[Machine-readable electronics designs]
= Beginning of Section =
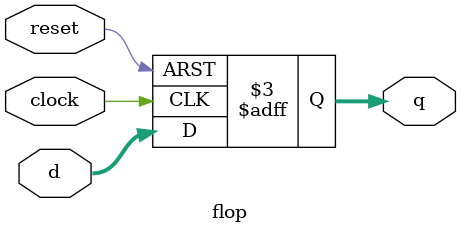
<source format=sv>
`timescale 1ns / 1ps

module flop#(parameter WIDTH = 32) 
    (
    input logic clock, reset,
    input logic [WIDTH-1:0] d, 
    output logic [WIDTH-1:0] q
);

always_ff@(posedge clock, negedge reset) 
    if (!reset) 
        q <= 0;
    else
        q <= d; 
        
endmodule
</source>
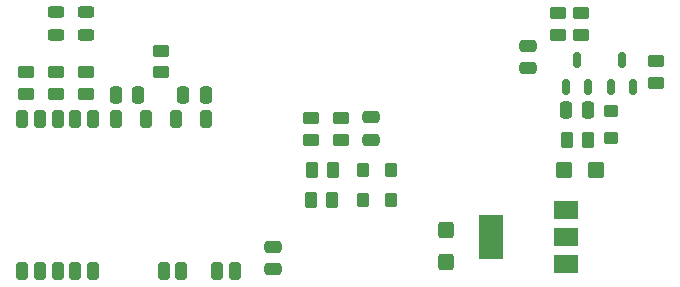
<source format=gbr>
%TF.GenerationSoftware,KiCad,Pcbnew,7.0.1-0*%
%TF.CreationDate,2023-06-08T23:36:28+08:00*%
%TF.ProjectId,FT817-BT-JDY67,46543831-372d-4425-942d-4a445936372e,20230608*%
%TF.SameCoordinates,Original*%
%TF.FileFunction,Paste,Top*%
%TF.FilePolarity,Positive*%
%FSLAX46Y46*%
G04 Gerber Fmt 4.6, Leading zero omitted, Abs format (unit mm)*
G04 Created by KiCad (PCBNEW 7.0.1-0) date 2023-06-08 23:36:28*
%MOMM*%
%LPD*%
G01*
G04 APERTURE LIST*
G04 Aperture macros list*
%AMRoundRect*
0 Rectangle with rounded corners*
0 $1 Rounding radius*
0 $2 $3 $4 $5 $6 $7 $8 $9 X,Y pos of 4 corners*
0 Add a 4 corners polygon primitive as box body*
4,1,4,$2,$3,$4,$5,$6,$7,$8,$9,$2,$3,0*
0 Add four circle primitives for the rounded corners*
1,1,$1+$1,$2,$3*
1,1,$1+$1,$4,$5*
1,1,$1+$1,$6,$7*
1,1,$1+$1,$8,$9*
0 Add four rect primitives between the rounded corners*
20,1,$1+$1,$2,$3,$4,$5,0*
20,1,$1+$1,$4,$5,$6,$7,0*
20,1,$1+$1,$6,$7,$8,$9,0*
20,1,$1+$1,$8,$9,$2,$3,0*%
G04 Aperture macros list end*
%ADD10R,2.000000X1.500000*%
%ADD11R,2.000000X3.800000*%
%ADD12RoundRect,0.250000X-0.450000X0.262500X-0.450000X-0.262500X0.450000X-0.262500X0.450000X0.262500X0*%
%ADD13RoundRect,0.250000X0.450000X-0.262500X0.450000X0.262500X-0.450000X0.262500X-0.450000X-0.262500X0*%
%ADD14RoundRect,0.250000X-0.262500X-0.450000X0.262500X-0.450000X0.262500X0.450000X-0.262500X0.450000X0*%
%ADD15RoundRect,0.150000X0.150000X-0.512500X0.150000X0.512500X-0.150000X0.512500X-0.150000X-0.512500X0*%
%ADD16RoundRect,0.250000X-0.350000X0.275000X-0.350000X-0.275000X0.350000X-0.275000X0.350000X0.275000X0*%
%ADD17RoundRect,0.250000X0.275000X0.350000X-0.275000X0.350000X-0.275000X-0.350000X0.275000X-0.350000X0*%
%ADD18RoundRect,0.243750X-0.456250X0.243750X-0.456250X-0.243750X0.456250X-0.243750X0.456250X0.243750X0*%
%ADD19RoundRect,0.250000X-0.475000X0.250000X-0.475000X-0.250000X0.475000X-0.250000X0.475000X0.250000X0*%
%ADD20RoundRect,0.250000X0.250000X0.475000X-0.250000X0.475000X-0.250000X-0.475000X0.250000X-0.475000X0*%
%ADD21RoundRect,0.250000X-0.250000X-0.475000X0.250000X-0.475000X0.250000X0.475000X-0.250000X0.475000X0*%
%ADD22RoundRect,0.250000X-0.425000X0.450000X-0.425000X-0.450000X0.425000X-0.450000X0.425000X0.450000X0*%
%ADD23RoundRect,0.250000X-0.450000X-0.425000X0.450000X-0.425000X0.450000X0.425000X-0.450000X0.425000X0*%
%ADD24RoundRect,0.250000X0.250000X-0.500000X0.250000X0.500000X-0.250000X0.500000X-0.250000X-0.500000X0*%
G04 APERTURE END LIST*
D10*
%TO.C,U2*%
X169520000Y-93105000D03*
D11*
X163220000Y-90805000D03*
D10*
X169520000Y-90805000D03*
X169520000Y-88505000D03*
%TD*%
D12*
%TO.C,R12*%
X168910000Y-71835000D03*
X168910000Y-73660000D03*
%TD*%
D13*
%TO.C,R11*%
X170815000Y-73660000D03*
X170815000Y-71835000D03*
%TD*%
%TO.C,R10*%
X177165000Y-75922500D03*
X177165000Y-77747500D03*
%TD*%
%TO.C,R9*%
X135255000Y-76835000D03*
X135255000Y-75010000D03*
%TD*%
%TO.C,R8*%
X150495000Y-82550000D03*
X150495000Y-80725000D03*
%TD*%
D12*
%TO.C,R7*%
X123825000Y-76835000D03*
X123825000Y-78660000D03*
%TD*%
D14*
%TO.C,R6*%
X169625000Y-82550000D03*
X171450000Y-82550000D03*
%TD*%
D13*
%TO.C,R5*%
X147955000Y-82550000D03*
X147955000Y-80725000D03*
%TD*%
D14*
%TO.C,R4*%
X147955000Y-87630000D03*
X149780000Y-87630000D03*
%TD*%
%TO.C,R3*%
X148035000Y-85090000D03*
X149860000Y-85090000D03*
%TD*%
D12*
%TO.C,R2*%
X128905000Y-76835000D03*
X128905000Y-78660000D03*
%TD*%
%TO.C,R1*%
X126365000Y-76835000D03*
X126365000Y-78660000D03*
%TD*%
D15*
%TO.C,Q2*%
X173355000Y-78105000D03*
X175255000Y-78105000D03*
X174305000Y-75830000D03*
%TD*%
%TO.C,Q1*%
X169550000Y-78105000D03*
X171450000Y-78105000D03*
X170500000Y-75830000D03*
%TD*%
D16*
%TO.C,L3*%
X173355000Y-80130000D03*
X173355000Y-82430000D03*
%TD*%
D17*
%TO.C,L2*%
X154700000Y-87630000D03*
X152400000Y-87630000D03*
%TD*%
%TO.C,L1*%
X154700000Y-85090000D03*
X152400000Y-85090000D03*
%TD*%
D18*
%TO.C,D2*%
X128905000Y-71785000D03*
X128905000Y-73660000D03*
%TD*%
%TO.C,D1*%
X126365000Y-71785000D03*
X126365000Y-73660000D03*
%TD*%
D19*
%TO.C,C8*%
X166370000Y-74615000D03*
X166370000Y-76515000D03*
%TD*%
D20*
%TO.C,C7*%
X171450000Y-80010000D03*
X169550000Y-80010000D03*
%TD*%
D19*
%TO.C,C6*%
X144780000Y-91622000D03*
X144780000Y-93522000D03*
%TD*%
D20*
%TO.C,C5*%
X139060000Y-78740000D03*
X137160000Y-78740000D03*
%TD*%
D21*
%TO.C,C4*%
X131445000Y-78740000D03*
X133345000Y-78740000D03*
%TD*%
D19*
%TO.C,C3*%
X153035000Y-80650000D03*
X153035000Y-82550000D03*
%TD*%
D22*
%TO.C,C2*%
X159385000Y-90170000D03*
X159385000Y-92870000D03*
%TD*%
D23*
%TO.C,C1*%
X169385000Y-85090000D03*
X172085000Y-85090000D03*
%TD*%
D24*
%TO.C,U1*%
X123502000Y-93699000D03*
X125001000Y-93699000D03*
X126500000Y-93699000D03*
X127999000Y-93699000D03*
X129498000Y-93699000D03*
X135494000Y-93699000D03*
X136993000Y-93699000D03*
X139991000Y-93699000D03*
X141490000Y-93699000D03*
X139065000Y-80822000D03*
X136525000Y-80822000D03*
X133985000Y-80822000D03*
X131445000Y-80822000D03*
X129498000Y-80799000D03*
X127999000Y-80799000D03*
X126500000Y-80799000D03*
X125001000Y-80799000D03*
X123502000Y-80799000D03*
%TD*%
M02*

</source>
= End of Section =
What to work on:
Taking the entries above, write out exactly the lines starting with the line containing "X173355000Y-82430000D03*" and going on through the line containing "X139060000Y-78740000D03*", both included, and nothing else.

Exercise result:
X173355000Y-82430000D03*
%TD*%
D17*
%TO.C,L2*%
X154700000Y-87630000D03*
X152400000Y-87630000D03*
%TD*%
%TO.C,L1*%
X154700000Y-85090000D03*
X152400000Y-85090000D03*
%TD*%
D18*
%TO.C,D2*%
X128905000Y-71785000D03*
X128905000Y-73660000D03*
%TD*%
%TO.C,D1*%
X126365000Y-71785000D03*
X126365000Y-73660000D03*
%TD*%
D19*
%TO.C,C8*%
X166370000Y-74615000D03*
X166370000Y-76515000D03*
%TD*%
D20*
%TO.C,C7*%
X171450000Y-80010000D03*
X169550000Y-80010000D03*
%TD*%
D19*
%TO.C,C6*%
X144780000Y-91622000D03*
X144780000Y-93522000D03*
%TD*%
D20*
%TO.C,C5*%
X139060000Y-78740000D03*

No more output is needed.